自身の作品は、シルクスクリーンを通して、インクの層を重ねることによりうまれる時間の体積について表現することです。ここに展示されている作品は年輪シリーズ中の第一部分と第二部分になります。まず、第一部分のパネル状になっているものは、自分の成長の経過をインクの積層により表現したもので、大きく4つの色調に分かれています。この色調は自身の成長過程の時期を主観により表現したものです。次に、第二部分である切り株の形をしている作品は、同じく自身の成長を表現したものですが、この作品は、木が長い時間掛けて成長する過程に自身の成長を重ね合わせて表現しています。

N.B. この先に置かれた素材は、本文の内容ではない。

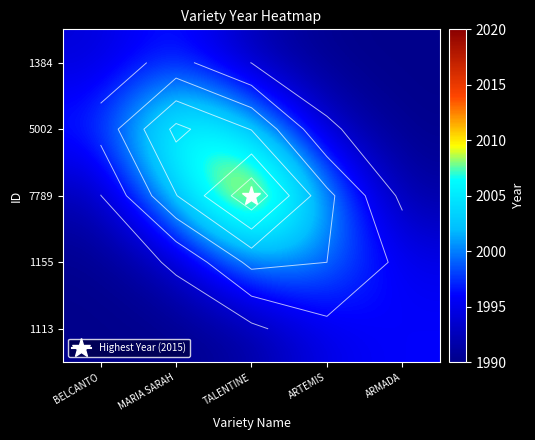

How many data points in 1155 are less than 1995?

2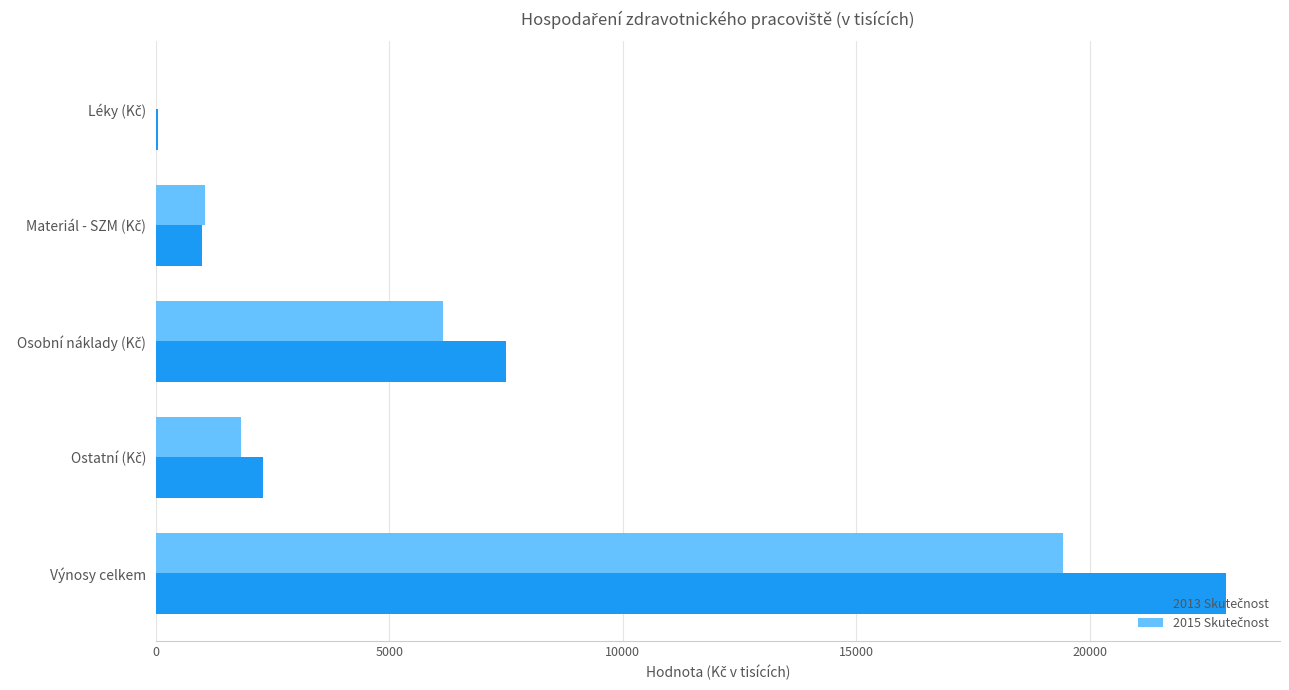

At which category does the chart reach its peak across all series?

Výnosy celkem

本来、木の年輪は時間と共に横に広がっていきますが、時間の積層を表現するために、本作品では、インクを重ね合わせ表現しました。インクを重ねることでうまれる偶然性を受け入れつつ、インクを重ねていく行為は、自身の日々の生活の中で、偶発的におこるアクシデントなどとも重なり、自身の時間を形にして見るという行為にもなっています。

担当教員によるコメント

作者はシルクスクリーン技法を使い、来る日も来る日も、薄いインクの層を刷り重ねてきた。薄い皮膜は、その日の、その瞬間のわずかな力加減や気温で少しずつ変化し、決して同じような層として積み重なることはない。何百回と繰り返し積層されたインクは、制作を通じた彼女の時間や想いを含みながら変化し、物質としての塊に変化する。塊となったインクは、その支持体の形状により、時に年輪に、あるいは地層にみえる。この色彩の層は、鑑賞者の心の鏡となり見る側のイメージを断定させない面白さがある。この作品は、作者の「時間の堆積」への興味を、版の使い方を工夫することで美しい立体作品として結実させた独創的な作品となっている。